Could you output every line of text in the items below, unchanged and in the same order?

^^^^

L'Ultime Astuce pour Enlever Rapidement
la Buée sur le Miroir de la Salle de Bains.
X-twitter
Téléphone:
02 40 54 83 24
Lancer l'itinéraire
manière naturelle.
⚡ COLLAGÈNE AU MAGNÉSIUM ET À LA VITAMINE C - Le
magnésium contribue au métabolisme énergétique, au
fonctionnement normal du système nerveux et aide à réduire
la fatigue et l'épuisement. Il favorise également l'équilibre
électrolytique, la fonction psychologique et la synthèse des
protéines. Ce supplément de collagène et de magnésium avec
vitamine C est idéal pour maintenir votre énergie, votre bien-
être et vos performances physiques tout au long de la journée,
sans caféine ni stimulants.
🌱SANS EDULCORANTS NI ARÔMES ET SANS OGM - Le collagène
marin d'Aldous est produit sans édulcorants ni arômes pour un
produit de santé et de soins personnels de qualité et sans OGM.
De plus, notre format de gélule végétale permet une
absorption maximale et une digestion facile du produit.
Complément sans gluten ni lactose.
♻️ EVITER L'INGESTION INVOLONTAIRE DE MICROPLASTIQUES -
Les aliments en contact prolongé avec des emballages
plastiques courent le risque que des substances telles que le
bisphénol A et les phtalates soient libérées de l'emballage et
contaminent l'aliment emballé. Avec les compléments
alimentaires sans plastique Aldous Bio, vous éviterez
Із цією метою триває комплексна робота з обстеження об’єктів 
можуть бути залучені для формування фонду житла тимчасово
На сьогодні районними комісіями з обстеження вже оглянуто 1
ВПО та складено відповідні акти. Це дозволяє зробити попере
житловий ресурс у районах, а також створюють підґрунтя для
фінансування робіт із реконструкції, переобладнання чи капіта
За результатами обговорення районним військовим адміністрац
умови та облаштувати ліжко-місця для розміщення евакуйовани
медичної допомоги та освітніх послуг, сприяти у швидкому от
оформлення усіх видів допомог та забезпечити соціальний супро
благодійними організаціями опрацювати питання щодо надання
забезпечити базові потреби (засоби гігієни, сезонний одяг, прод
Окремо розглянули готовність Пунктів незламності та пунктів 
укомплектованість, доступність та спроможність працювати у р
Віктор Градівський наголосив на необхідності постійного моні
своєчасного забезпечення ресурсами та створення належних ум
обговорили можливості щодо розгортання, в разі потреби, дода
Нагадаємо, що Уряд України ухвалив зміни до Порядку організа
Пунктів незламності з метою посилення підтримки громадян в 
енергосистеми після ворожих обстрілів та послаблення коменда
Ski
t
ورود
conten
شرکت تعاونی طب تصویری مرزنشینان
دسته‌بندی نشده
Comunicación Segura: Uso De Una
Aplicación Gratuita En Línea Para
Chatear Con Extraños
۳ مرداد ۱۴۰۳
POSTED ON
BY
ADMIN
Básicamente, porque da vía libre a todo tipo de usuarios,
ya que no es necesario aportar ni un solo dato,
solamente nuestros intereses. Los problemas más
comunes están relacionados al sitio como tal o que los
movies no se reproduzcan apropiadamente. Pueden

^^^^

## Worked solution
L'Ultime Astuce pour Enlever Rapidement
la Buée sur le Miroir de la Salle de Bains.
X-twitter
Téléphone:
02 40 54 83 24
Lancer l'itinéraire
manière naturelle.
⚡ COLLAGÈNE AU MAGNÉSIUM ET À LA VITAMINE C - Le
magnésium contribue au métabolisme énergétique, au
fonctionnement normal du système nerveux et aide à réduire
la fatigue et l'épuisement. Il favorise également l'équilibre
électrolytique, la fonction psychologique et la synthèse des
protéines. Ce supplément de collagène et de magnésium avec
vitamine C est idéal pour maintenir votre énergie, votre bien-
être et vos performances physiques tout au long de la journée,
sans caféine ni stimulants.
🌱SANS EDULCORANTS NI ARÔMES ET SANS OGM - Le collagène
marin d'Aldous est produit sans édulcorants ni arômes pour un
produit de santé et de soins personnels de qualité et sans OGM.
De plus, notre format de gélule végétale permet une
absorption maximale et une digestion facile du produit.
Complément sans gluten ni lactose.
♻️ EVITER L'INGESTION INVOLONTAIRE DE MICROPLASTIQUES -
Les aliments en contact prolongé avec des emballages
plastiques courent le risque que des substances telles que le
bisphénol A et les phtalates soient libérées de l'emballage et
contaminent l'aliment emballé. Avec les compléments
alimentaires sans plastique Aldous Bio, vous éviterez
Із цією метою триває комплексна робота з обстеження об’єктів 
можуть бути залучені для формування фонду житла тимчасово
На сьогодні районними комісіями з обстеження вже оглянуто 1
ВПО та складено відповідні акти. Це дозволяє зробити попере
житловий ресурс у районах, а також створюють підґрунтя для
фінансування робіт із реконструкції, переобладнання чи капіта
За результатами обговорення районним військовим адміністрац
умови та облаштувати ліжко-місця для розміщення евакуйовани
медичної допомоги та освітніх послуг, сприяти у швидкому от
оформлення усіх видів допомог та забезпечити соціальний супро
благодійними організаціями опрацювати питання щодо надання
забезпечити базові потреби (засоби гігієни, сезонний одяг, прод
Окремо розглянули готовність Пунктів незламності та пунктів 
укомплектованість, доступність та спроможність працювати у р
Віктор Градівський наголосив на необхідності постійного моні
своєчасного забезпечення ресурсами та створення належних ум
обговорили можливості щодо розгортання, в разі потреби, дода
Нагадаємо, що Уряд України ухвалив зміни до Порядку організа
Пунктів незламності з метою посилення підтримки громадян в 
енергосистеми після ворожих обстрілів та послаблення коменда
Ski
t
ورود
conten
شرکت تعاونی طب تصویری مرزنشینان
دسته‌بندی نشده
Comunicación Segura: Uso De Una
Aplicación Gratuita En Línea Para
Chatear Con Extraños
۳ مرداد ۱۴۰۳
POSTED ON
BY
ADMIN
Básicamente, porque da vía libre a todo tipo de usuarios,
ya que no es necesario aportar ni un solo dato,
solamente nuestros intereses. Los problemas más
comunes están relacionados al sitio como tal o que los
movies no se reproduzcan apropiadamente. Pueden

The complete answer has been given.